WORK REQUIRED ▸
Could you repeat, exactly and with no pictures, only the lines from the start of the records through the line containing "entre los carriles"?

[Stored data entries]
----------
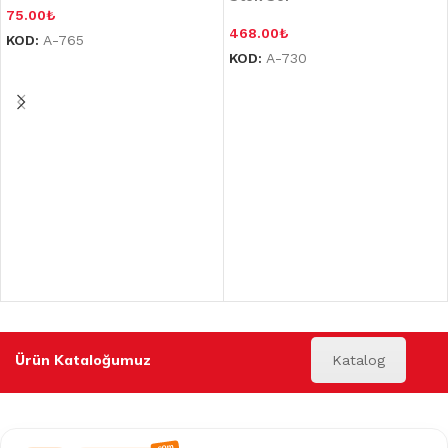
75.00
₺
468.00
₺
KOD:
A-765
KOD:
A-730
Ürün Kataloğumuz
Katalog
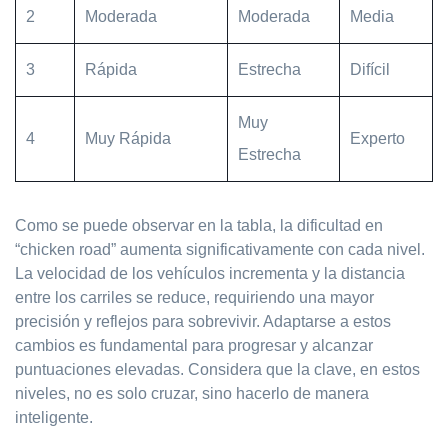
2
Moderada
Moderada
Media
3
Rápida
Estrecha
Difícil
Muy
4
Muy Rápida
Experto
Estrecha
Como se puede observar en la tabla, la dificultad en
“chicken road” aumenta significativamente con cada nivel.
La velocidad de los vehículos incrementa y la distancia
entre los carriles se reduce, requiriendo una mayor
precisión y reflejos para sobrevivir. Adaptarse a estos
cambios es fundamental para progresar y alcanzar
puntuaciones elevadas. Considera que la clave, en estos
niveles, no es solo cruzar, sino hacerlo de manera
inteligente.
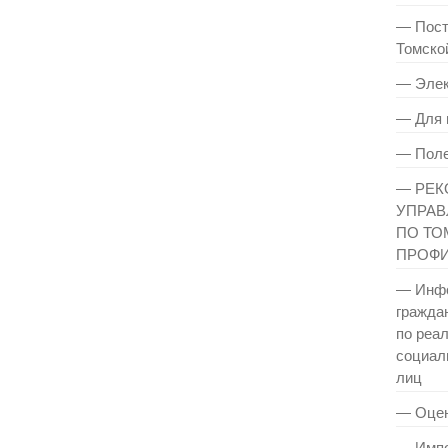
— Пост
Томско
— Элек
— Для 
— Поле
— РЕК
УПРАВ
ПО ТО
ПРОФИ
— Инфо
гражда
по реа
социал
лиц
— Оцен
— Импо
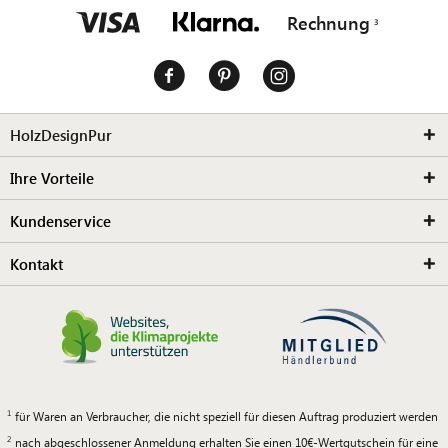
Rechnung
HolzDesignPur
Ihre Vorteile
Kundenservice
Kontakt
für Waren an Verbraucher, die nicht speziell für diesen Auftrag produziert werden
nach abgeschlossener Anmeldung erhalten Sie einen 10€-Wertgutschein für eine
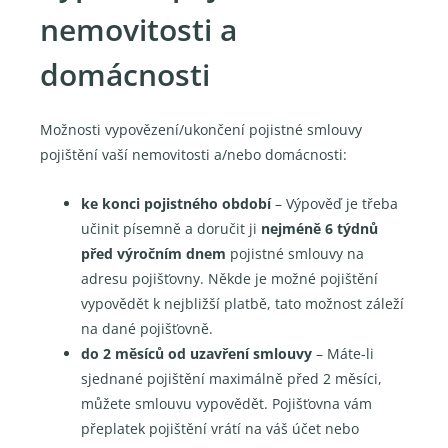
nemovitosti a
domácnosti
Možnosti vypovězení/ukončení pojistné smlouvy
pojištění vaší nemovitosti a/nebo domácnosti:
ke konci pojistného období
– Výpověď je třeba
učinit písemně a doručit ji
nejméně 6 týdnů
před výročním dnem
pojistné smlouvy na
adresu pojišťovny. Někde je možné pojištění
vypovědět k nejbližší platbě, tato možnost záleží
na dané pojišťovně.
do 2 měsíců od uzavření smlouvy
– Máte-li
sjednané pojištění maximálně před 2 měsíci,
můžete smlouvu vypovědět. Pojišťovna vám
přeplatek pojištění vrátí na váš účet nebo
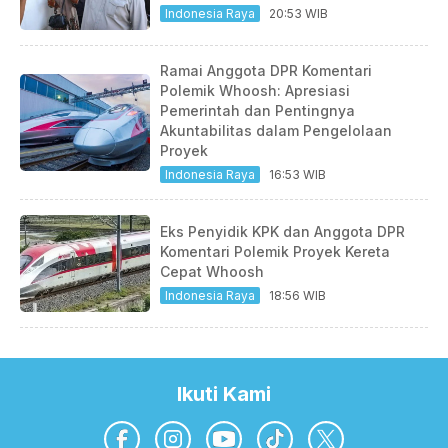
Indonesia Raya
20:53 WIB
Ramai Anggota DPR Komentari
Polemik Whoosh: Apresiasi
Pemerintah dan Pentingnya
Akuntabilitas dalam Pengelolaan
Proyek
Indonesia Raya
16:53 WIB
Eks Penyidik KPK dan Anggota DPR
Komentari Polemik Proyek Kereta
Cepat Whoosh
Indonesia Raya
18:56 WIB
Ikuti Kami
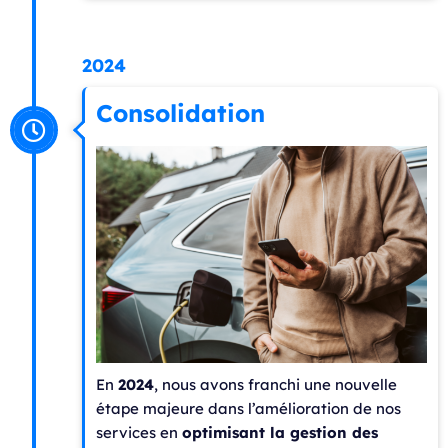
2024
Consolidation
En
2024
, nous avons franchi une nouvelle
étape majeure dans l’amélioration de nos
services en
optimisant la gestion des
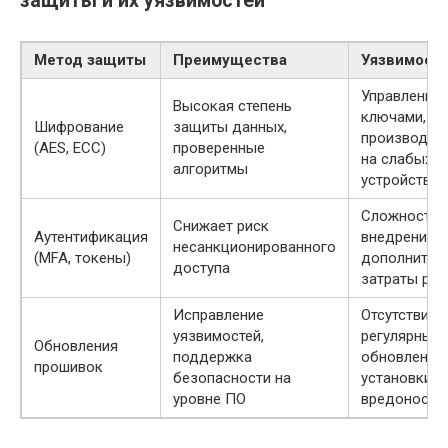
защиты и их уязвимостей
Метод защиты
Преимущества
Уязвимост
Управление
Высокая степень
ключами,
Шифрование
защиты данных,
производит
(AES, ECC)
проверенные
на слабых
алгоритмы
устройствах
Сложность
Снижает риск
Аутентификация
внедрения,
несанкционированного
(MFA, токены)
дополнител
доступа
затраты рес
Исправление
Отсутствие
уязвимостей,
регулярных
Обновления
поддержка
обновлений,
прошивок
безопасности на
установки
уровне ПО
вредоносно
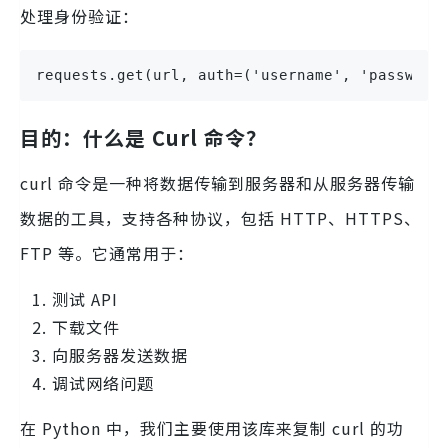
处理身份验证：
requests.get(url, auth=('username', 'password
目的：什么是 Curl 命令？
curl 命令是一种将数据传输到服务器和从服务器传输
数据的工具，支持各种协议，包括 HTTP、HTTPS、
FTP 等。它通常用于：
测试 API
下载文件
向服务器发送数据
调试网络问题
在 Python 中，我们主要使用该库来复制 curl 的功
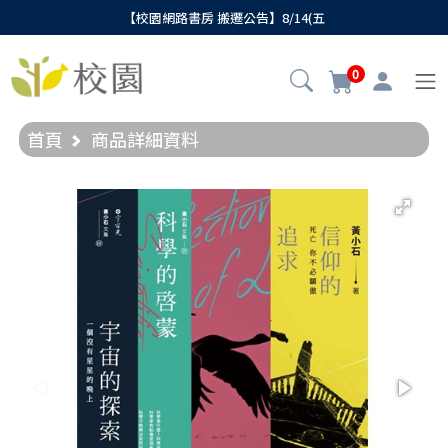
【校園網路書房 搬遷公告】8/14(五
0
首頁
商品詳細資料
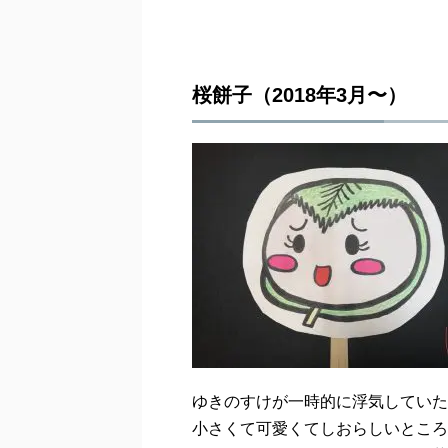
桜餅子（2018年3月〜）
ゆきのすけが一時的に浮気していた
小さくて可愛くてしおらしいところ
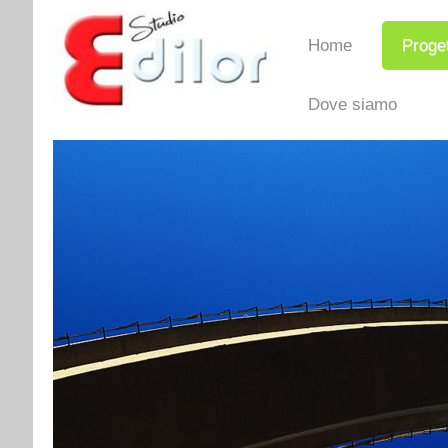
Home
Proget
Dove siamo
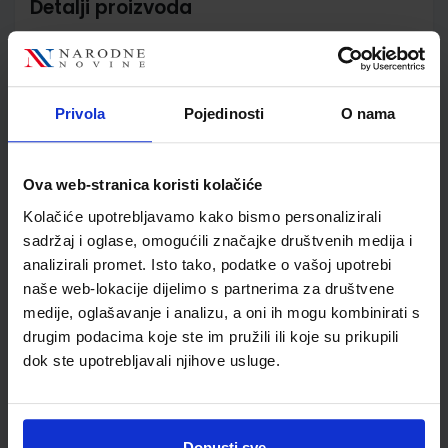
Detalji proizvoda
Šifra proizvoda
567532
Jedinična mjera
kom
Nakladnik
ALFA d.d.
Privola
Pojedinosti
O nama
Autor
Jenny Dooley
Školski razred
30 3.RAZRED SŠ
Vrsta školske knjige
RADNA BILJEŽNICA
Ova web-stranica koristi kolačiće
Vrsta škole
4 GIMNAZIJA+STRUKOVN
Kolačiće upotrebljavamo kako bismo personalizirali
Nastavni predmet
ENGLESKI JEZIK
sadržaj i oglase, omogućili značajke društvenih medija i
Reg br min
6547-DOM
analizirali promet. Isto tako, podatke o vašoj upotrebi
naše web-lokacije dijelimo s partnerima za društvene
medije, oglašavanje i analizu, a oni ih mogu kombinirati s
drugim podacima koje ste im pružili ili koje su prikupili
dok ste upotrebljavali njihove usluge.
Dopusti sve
----------
OUTPUT BELOW ▸
75.00
₺
468.00
₺
KOD:
A-765
KOD:
A-730
Ürün Kataloğumuz
Katalog
2
Moderada
Moderada
Media
3
Rápida
Estrecha
Difícil
Muy
4
Muy Rápida
Experto
Estrecha
Como se puede observar en la tabla, la dificultad en
“chicken road” aumenta significativamente con cada nivel.
La velocidad de los vehículos incrementa y la distancia
entre los carriles se reduce, requiriendo una mayor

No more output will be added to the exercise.